A small subset of HIV-1 infected individuals, the “Elite Controllers” (EC), can control viral replication and restrain progression to immunodeficiency without antiretroviral therapy (ART). In this study, a cross-sectional transcriptomics and targeted proteomics analysis were performed in a well-defined Swedish cohort of untreated EC (n = 19), treatment naïve patients with viremia (VP, n = 32) and HIV-1-negative healthy controls (HC, n = 23). The blood transcriptome identified 151 protein-coding genes that were differentially expressed (DE) in VP compared to EC. Genes like CXCR6 and SIGLEC1 were downregulated in EC compared to VP. A definite distinction in gene expression between males and females among all patient-groups were observed. The gene expression profile between female EC and the healthy females was similar but did differ between male EC and healthy males.
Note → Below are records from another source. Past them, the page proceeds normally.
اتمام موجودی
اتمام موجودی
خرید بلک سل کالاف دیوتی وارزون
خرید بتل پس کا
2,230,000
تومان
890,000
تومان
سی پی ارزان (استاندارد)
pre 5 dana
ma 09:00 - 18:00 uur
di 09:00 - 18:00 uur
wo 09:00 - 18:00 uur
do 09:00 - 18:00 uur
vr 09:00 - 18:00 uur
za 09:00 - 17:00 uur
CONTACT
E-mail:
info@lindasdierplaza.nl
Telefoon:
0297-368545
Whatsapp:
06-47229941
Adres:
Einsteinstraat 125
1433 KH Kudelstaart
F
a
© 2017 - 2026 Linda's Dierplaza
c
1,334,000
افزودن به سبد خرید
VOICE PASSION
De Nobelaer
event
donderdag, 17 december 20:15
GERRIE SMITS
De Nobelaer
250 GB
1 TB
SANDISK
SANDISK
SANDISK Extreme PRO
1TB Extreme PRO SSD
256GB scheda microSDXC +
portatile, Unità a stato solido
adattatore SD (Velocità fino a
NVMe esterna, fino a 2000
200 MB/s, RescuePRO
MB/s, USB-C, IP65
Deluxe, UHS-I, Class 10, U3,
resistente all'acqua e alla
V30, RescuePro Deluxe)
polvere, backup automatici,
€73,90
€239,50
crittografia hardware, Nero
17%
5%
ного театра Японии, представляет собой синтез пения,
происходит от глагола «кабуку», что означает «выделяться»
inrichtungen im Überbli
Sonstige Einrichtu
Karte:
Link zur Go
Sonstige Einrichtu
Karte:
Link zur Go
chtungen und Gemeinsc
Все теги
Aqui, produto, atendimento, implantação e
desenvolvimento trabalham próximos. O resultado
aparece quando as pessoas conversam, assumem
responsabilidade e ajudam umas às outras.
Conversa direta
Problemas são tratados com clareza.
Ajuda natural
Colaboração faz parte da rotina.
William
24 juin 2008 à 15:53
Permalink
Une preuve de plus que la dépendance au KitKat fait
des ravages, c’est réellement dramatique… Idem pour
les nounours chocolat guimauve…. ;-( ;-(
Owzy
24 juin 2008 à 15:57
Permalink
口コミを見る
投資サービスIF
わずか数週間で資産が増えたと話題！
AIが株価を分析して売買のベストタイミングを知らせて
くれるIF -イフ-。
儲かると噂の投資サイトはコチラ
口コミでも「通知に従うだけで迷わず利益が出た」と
At targeted proteomics analysis, 90% (29/32) of VPs clustered together while EC and HC clustered separately from VP. Among the soluble factors, 33 were distinctive to be statistically significant (False discovery rate = 0.02). Cell surface receptor signaling pathway, programmed cell death, response to cytokine and cytokine-mediated signaling seem to synergistically play an essential role in HIV-1 control in EC.